320 kbps | 90 MB | LINKS
This August I am celebrating two milestones: The release of “Howdy High-Rise”, my second full length LP with my band Croy and the Boys, and the 10 year anniversary of heeding the call of music that drove me from my home town of Bowling Green, Ohio and dropped me in The Live Music Capital of The World, Austin Texas. I would say that those 10 years flew by, and they did, but when I look in the mirror today, I see a man shaped by his adopted home and the decade of living that has taken place there. I quickly took a job on a landscape crew which introduced me to Norteño music, altering the course of my own sound for the foreseeable future. My truck broke down, not long after, and I bought a motorcycle, strapped my guitar on the back and went on tour across the country just my bike and me. I met a Texan woman, fell in love and got married. Had a son. Learned a hell of a lot about the history of country music and the ways in which country music and cowboy culture still thrive in Texas today. I learned what a dance hall was and eventually, learned how to keep one moving all night long. I learned what it means to be an artist and to pursue a dream. But I’ve never forgot where I came from. The hard edge, knuckle busting life in the rust belt and the humble, hard working people that live there.
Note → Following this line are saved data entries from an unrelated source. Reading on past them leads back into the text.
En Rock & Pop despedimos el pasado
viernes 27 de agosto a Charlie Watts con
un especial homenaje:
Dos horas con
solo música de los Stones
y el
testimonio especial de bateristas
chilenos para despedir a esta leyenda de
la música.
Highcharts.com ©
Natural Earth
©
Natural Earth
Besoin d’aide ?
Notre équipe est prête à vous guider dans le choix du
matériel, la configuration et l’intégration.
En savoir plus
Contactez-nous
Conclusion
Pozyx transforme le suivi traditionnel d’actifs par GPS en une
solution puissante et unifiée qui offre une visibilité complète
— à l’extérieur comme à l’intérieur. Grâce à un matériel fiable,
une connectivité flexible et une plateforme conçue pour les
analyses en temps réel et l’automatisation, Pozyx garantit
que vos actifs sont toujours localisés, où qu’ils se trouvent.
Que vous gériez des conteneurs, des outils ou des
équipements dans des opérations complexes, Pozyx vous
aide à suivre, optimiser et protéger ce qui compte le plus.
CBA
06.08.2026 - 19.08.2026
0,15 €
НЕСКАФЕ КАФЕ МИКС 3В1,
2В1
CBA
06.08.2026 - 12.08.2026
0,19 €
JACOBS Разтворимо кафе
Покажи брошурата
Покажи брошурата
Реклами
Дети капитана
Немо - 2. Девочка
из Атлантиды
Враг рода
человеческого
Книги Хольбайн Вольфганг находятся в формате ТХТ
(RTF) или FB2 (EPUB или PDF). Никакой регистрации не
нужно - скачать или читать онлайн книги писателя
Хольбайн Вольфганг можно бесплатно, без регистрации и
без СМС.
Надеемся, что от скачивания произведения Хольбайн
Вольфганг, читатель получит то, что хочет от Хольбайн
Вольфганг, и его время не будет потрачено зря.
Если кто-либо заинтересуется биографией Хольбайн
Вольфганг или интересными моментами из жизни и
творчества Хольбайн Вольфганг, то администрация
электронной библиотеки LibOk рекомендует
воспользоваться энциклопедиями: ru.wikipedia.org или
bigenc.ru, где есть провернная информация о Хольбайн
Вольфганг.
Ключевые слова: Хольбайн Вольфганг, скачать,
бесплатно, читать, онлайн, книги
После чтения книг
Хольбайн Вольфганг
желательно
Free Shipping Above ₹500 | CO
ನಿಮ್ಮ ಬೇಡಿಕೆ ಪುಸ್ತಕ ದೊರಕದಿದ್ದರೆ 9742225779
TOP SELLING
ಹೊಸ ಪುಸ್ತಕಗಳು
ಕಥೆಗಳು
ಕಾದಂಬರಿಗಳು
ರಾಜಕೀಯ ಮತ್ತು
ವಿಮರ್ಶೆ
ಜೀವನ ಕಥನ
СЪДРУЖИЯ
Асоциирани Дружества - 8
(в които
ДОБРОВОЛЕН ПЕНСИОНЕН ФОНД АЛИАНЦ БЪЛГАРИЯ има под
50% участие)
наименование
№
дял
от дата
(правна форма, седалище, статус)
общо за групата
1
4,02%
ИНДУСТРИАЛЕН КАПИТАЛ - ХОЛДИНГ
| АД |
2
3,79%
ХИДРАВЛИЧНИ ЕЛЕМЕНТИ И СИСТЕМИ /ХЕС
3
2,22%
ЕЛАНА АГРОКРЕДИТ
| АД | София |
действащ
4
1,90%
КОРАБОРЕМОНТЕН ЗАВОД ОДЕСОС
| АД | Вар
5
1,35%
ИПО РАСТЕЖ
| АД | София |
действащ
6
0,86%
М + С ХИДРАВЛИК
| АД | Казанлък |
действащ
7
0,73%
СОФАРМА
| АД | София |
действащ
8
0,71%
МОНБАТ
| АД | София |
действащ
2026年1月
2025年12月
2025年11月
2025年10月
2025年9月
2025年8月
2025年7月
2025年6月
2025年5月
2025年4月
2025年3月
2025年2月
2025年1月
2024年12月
“Howdy High-Rise” distills all of that into a modern country sound that could only have been made in Austin, Texas. The characters throughout are based on my own life and the lives of friends and family back home, our struggles, beliefs and world views. But the sounds are unmistakably country, in that particularly cosmic, tex-mex type of way that Austin has become famous for. The formula is as such: Take a midwestern songwriter with a knack for story telling and put a band behind him full of Texan characters as big as himself.
“Analogue” Amy Hawthorne, the original Boy (the longest serving member in the band) may have been born on an air force base in Arizone but her people have always been from Beaumont, Texas. Her mother was a champion barrel racer, her father was a pilot. She plays a pink 1962 Fender P-Bass that she got for a steal of a trade off an ex, a lifetime ago and has been playing music in Austin since 19-dickity-2.
Casey “Queso” Seymour, the bathing cowboy was born in the legendary town of Lubbock, Texas, relocating with his family to the hills of Dripping Springs when he was 10. Growing up next door to Austin, he casually learned to play drums from legends like Ernie Durawa and Pat Mastelotto.
“Smoking” Joe Cornetti, raised in Victoria, Texas. Proud father of two darling boys. Like most great musicians, Joe cut his teeth playing keys in a family church band with his brother on drums, his other brother on bass and his dad up front taking turns as pastor and band leader (Joe has since left the church and is in no way affiliated with the ideologies therein).
Together, we are Croy and the Boys. We ain’t perfect, but we’re “Good Enough”.